Exercise requirements
Every entry below is to be retyped exactly as it appears.

Data for analysis
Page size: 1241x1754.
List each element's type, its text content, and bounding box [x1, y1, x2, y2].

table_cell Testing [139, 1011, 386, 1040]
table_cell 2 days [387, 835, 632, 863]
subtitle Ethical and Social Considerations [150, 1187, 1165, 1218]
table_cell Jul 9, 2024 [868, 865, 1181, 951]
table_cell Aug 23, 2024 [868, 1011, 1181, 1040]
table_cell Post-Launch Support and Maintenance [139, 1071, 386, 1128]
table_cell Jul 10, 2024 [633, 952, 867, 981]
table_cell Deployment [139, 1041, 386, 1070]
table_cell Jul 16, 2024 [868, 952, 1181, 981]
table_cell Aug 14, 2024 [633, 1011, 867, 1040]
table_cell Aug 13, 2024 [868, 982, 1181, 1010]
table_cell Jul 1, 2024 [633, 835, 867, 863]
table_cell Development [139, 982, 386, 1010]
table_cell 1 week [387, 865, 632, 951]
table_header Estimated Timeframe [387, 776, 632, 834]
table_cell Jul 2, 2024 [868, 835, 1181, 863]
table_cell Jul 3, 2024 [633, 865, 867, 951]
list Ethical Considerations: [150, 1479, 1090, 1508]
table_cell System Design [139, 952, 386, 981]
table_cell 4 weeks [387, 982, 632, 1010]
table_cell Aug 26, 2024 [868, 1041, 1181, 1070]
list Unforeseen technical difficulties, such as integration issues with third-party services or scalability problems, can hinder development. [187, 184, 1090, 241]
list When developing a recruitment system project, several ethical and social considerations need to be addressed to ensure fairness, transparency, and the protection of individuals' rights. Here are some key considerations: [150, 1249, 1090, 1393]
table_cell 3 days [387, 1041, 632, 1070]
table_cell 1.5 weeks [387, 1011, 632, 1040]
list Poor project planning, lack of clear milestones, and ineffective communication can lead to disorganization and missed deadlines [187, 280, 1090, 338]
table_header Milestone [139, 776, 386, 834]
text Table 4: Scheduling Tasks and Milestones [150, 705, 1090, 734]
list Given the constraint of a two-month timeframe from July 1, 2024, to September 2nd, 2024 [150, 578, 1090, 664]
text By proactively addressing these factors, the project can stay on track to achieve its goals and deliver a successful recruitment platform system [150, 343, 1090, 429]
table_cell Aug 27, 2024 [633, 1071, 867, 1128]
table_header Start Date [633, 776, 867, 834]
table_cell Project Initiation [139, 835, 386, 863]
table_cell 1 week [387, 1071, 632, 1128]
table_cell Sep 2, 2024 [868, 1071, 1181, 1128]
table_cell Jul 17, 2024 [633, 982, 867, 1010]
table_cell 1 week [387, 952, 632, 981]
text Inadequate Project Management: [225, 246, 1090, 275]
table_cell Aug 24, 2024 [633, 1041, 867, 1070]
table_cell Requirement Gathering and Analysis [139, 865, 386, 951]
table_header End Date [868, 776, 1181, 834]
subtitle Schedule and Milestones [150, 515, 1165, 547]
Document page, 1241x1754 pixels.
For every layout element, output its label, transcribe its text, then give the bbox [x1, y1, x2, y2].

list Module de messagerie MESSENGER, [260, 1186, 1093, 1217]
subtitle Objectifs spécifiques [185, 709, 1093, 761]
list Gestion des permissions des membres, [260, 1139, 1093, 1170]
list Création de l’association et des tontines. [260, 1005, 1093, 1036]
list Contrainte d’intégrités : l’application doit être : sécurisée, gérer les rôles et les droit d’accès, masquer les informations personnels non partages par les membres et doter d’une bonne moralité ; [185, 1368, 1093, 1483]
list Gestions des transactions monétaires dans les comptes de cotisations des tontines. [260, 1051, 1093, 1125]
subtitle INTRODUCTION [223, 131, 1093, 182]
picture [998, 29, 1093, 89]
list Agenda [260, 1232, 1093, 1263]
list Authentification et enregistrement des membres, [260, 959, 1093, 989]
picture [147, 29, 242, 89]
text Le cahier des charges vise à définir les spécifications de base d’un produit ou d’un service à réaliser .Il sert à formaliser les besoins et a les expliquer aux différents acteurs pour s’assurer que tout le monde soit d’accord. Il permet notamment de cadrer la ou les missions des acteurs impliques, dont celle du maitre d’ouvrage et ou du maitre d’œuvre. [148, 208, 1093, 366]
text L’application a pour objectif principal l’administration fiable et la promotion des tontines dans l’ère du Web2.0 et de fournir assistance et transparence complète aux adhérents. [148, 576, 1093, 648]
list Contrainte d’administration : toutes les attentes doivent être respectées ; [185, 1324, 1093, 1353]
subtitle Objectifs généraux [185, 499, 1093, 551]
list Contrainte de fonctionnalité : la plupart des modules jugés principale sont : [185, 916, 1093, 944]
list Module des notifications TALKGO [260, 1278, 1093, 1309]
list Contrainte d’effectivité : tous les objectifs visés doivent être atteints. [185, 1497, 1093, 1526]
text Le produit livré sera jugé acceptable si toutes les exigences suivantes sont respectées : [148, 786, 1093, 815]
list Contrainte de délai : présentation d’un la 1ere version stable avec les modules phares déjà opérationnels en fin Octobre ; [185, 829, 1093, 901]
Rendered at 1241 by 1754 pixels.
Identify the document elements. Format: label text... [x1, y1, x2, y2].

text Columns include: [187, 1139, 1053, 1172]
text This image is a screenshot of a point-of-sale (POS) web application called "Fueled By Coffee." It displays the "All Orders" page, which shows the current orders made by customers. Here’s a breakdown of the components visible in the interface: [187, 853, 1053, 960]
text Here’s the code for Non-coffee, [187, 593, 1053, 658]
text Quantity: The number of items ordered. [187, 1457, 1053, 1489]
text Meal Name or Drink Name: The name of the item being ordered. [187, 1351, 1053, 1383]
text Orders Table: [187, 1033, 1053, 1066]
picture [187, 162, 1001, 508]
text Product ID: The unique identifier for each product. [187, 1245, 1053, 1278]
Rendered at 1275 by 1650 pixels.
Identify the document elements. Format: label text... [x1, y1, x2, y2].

Output for this exercise
Page size: 1241x1754.
List each element's type, its text content, and bounding box [x1, y1, x2, y2].

table_cell Testing [139, 1011, 386, 1040]
table_cell 2 days [387, 835, 632, 863]
subtitle Ethical and Social Considerations [150, 1187, 1165, 1218]
table_cell Jul 9, 2024 [868, 865, 1181, 951]
table_cell Aug 23, 2024 [868, 1011, 1181, 1040]
table_cell Post-Launch Support and Maintenance [139, 1071, 386, 1128]
table_cell Jul 10, 2024 [633, 952, 867, 981]
table_cell Deployment [139, 1041, 386, 1070]
table_cell Jul 16, 2024 [868, 952, 1181, 981]
table_cell Aug 14, 2024 [633, 1011, 867, 1040]
table_cell Aug 13, 2024 [868, 982, 1181, 1010]
table_cell Jul 1, 2024 [633, 835, 867, 863]
table_cell Development [139, 982, 386, 1010]
table_cell 1 week [387, 865, 632, 951]
table_header Estimated Timeframe [387, 776, 632, 834]
table_cell Jul 2, 2024 [868, 835, 1181, 863]
table_cell Jul 3, 2024 [633, 865, 867, 951]
list Ethical Considerations: [150, 1479, 1090, 1508]
table_cell System Design [139, 952, 386, 981]
table_cell 4 weeks [387, 982, 632, 1010]
table_cell Aug 26, 2024 [868, 1041, 1181, 1070]
list Unforeseen technical difficulties, such as integration issues with third-party services or scalability problems, can hinder development. [187, 184, 1090, 241]
list When developing a recruitment system project, several ethical and social considerations need to be addressed to ensure fairness, transparency, and the protection of individuals' rights. Here are some key considerations: [150, 1249, 1090, 1393]
table_cell 3 days [387, 1041, 632, 1070]
table_cell 1.5 weeks [387, 1011, 632, 1040]
list Poor project planning, lack of clear milestones, and ineffective communication can lead to disorganization and missed deadlines [187, 280, 1090, 338]
table_header Milestone [139, 776, 386, 834]
text Table 4: Scheduling Tasks and Milestones [150, 705, 1090, 734]
list Given the constraint of a two-month timeframe from July 1, 2024, to September 2nd, 2024 [150, 578, 1090, 664]
text By proactively addressing these factors, the project can stay on track to achieve its goals and deliver a successful recruitment platform system [150, 343, 1090, 429]
table_cell Aug 27, 2024 [633, 1071, 867, 1128]
table_header Start Date [633, 776, 867, 834]
table_cell Project Initiation [139, 835, 386, 863]
table_cell 1 week [387, 1071, 632, 1128]
table_cell Sep 2, 2024 [868, 1071, 1181, 1128]
table_cell Jul 17, 2024 [633, 982, 867, 1010]
table_cell 1 week [387, 952, 632, 981]
text Inadequate Project Management: [225, 246, 1090, 275]
table_cell Aug 24, 2024 [633, 1041, 867, 1070]
table_cell Requirement Gathering and Analysis [139, 865, 386, 951]
table_header End Date [868, 776, 1181, 834]
subtitle Schedule and Milestones [150, 515, 1165, 547]
Document page, 1241x1754 pixels.
For every layout element, output its label, transcribe its text, then give the bbox [x1, y1, x2, y2].

list Module de messagerie MESSENGER, [260, 1186, 1093, 1217]
subtitle Objectifs spécifiques [185, 709, 1093, 761]
list Gestion des permissions des membres, [260, 1139, 1093, 1170]
list Création de l’association et des tontines. [260, 1005, 1093, 1036]
list Contrainte d’intégrités : l’application doit être : sécurisée, gérer les rôles et les droit d’accès, masquer les informations personnels non partages par les membres et doter d’une bonne moralité ; [185, 1368, 1093, 1483]
list Gestions des transactions monétaires dans les comptes de cotisations des tontines. [260, 1051, 1093, 1125]
subtitle INTRODUCTION [223, 131, 1093, 182]
picture [998, 29, 1093, 89]
list Agenda [260, 1232, 1093, 1263]
list Authentification et enregistrement des membres, [260, 959, 1093, 989]
picture [147, 29, 242, 89]
text Le cahier des charges vise à définir les spécifications de base d’un produit ou d’un service à réaliser .Il sert à formaliser les besoins et a les expliquer aux différents acteurs pour s’assurer que tout le monde soit d’accord. Il permet notamment de cadrer la ou les missions des acteurs impliques, dont celle du maitre d’ouvrage et ou du maitre d’œuvre. [148, 208, 1093, 366]
text L’application a pour objectif principal l’administration fiable et la promotion des tontines dans l’ère du Web2.0 et de fournir assistance et transparence complète aux adhérents. [148, 576, 1093, 648]
list Contrainte d’administration : toutes les attentes doivent être respectées ; [185, 1324, 1093, 1353]
subtitle Objectifs généraux [185, 499, 1093, 551]
list Contrainte de fonctionnalité : la plupart des modules jugés principale sont : [185, 916, 1093, 944]
list Module des notifications TALKGO [260, 1278, 1093, 1309]
list Contrainte d’effectivité : tous les objectifs visés doivent être atteints. [185, 1497, 1093, 1526]
text Le produit livré sera jugé acceptable si toutes les exigences suivantes sont respectées : [148, 786, 1093, 815]
list Contrainte de délai : présentation d’un la 1ere version stable avec les modules phares déjà opérationnels en fin Octobre ; [185, 829, 1093, 901]
Rendered at 1241 by 1754 pixels.
Identify the document elements. Format: label text... [x1, y1, x2, y2].

text Columns include: [187, 1139, 1053, 1172]
text This image is a screenshot of a point-of-sale (POS) web application called "Fueled By Coffee." It displays the "All Orders" page, which shows the current orders made by customers. Here’s a breakdown of the components visible in the interface: [187, 853, 1053, 960]
text Here’s the code for Non-coffee, [187, 593, 1053, 658]
text Quantity: The number of items ordered. [187, 1457, 1053, 1489]
text Meal Name or Drink Name: The name of the item being ordered. [187, 1351, 1053, 1383]
text Orders Table: [187, 1033, 1053, 1066]
picture [187, 162, 1001, 508]
text Product ID: The unique identifier for each product. [187, 1245, 1053, 1278]
Rendered at 1275 by 1650 pixels.
Identify the document elements. Format: label text... [x1, y1, x2, y2].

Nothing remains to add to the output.